** Opening Dataset entries block **
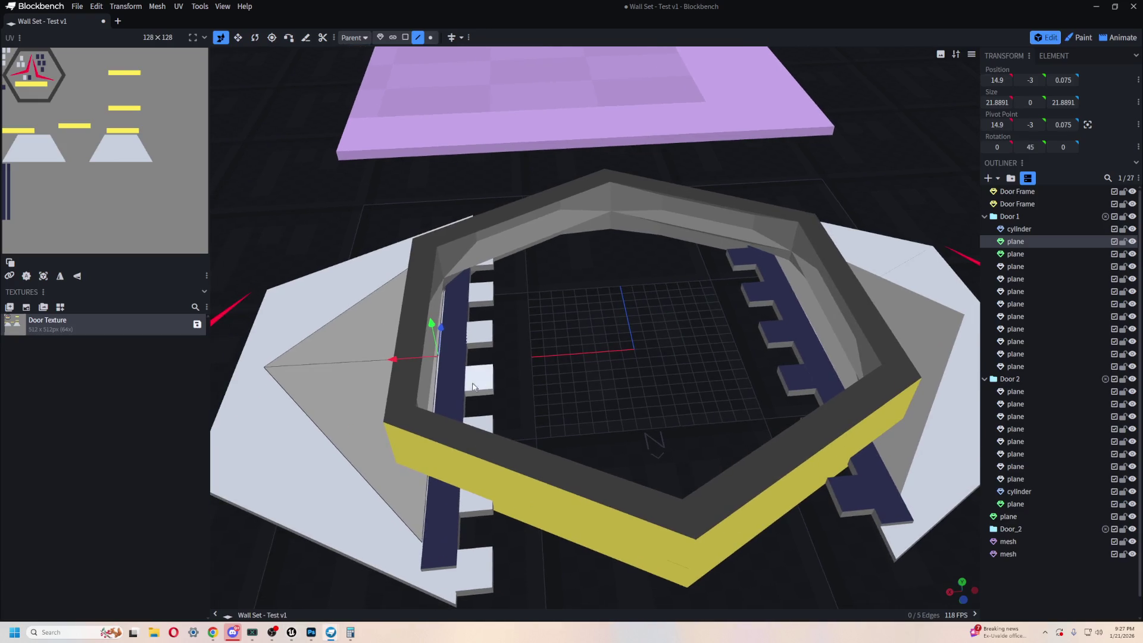
- Zoom in on the frame's inner wall and select one of Door 1's white tabs
{"action": "scroll", "coordinate": [488, 384], "scroll_direction": "up", "scroll_amount": 6}
{"action": "mouse_move", "coordinate": [568, 388]}
{"action": "right_mouse_down"}
{"action": "mouse_move", "coordinate": [548, 277]}
{"action": "mouse_move", "coordinate": [553, 340]}
{"action": "right_mouse_up"}
{"action": "mouse_move", "coordinate": [754, 331]}
{"action": "left_mouse_down"}
{"action": "mouse_move", "coordinate": [305, 378]}
{"action": "mouse_move", "coordinate": [681, 298]}
{"action": "left_mouse_up"}
{"action": "scroll", "coordinate": [681, 298], "scroll_direction": "up", "scroll_amount": 5}
{"action": "scroll", "coordinate": [612, 401], "scroll_direction": "down", "scroll_amount": 4}
{"action": "mouse_move", "coordinate": [611, 401]}
{"action": "left_mouse_down"}
{"action": "mouse_move", "coordinate": [670, 317]}
{"action": "mouse_move", "coordinate": [602, 340]}
{"action": "mouse_move", "coordinate": [722, 415]}
{"action": "left_mouse_up"}
{"action": "scroll", "coordinate": [647, 429], "scroll_direction": "up", "scroll_amount": 5}
{"action": "scroll", "coordinate": [647, 428], "scroll_direction": "down", "scroll_amount": 5}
** Closing Dataset entries block **
Goal of the exercise — Which of the lines above hold the string "scroll"? Pick each of them out.

Result of this task —
{"action": "scroll", "coordinate": [488, 384], "scroll_direction": "up", "scroll_amount": 6}
{"action": "scroll", "coordinate": [681, 298], "scroll_direction": "up", "scroll_amount": 5}
{"action": "scroll", "coordinate": [612, 401], "scroll_direction": "down", "scroll_amount": 4}
{"action": "scroll", "coordinate": [647, 429], "scroll_direction": "up", "scroll_amount": 5}
{"action": "scroll", "coordinate": [647, 428], "scroll_direction": "down", "scroll_amount": 5}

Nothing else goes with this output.